Consequently, all potential projects will have to be evaluated in terms of the rate of return they generate. The government will need to monitor the response of investors on a periodic basis and make the necessary adjustments when needed given the competitive landscape for oil and gas projects.
The decision to cap the HCL content of a gas field to 100 barrels per million standard cubic feet (mmscf) is commendable as this will help to develop fields with lower liquid content; thereby making them more economically viable. Generally, a high HCL in a field is considered desirable as it enhances the field's value, recovery, and production rates. Consequently, there will be a tendency for operators to focus on only liquids to the detriment of gas production, which is required to help unlock Nigeria's energy potential while also improving energy security on a sustainable basis.

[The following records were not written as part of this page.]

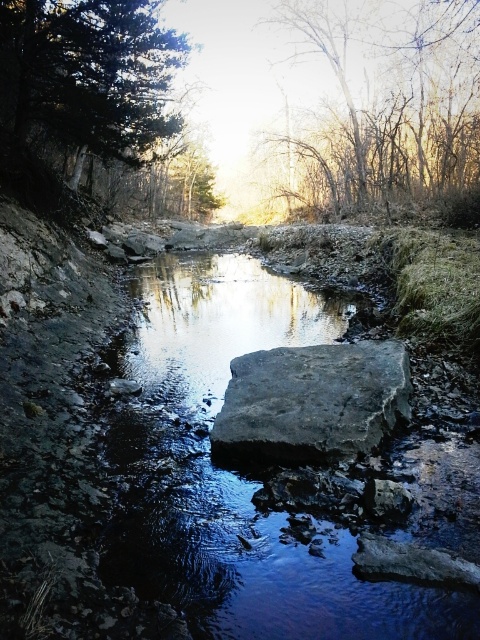
Identify the location of smooth stone stream at center. (232, 474).

Between smooth stone stream at center and dark green textured tree trunk at upper left, which one appears on the left side from the viewer's perspective?

dark green textured tree trunk at upper left

The image size is (480, 640). In order to click on smooth stone stream at center in this screenshot , I will do `click(232, 474)`.

Does dark green textured tree trunk at upper left come in front of smooth bark trees at upper center?

Yes, dark green textured tree trunk at upper left is in front of smooth bark trees at upper center.

Between point (19, 72) and point (415, 122), which one is positioned behind?

The point (415, 122) is behind.

At what (x,y) coordinates should I click in order to perform the action: click on dark green textured tree trunk at upper left. Please return your answer as a coordinate pair (x, y). This screenshot has width=480, height=640. Looking at the image, I should click on (83, 84).

Measure the distance between smooth stone stream at center and camera.

They are 7.82 feet apart.

Identify the location of smooth stone stream at center. The height and width of the screenshot is (640, 480). (232, 474).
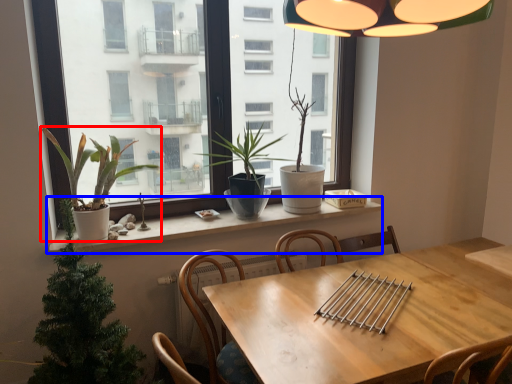
Question: Which object is closer to the camera taking this photo, houseplant (highlighted by a red box) or window sill (highlighted by a blue box)?

Choices:
 (A) houseplant
 (B) window sill

Answer: (A)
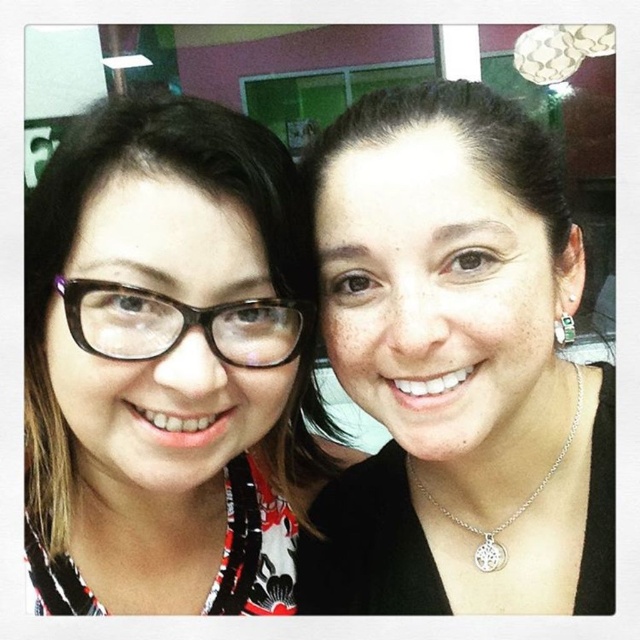
You are a photographer adjusting the lighting for a portrait. You notice the matte black glasses at left and the silver metallic necklace at center. Which object is covering the other in the image?

The matte black glasses at left is positioned over the silver metallic necklace at center, so it is covering the necklace.

You are a photographer trying to capture a closeup shot of both the matte black glasses at left and the silver metallic necklace at center in the same frame. Given that your camera has a minimum focus distance of 10 inches, will you be able to focus on both objects simultaneously?

The matte black glasses at left and silver metallic necklace at center are 10.47 inches apart, which exceeds the camera minimum focus distance of 10 inches. Therefore, the camera can focus on both objects simultaneously.

You are trying to locate the matte black glasses at left in the image. Based on the coordinates provided, which direction should you look relative to the center of the image?

The matte black glasses at left are located at coordinates point [168,365]. Since the x coordinate is 0.572 which is less than 0.6, you should look to the left of the center of the image.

We also note the intention of the Government to encourage operators to drive down unit technical cost of production by reducing the incentives granted under the Notice by 10% for qualifying developments when costs exceed the benchmark set by the NUPRC, which is $20 per barrel of oil equivalent for 2024. While this is commendable, it is essential to ensure that the benchmark price remains competitive for operators in the sector – i.e., it considers the unique challenges faced by Nigerian oil and gas producers, such as security cost, bureaucracy, and excessive regulatory oversight.
The opinion expressed in this article is solely personal and does not represent the views of any organization or association to which the authors belong.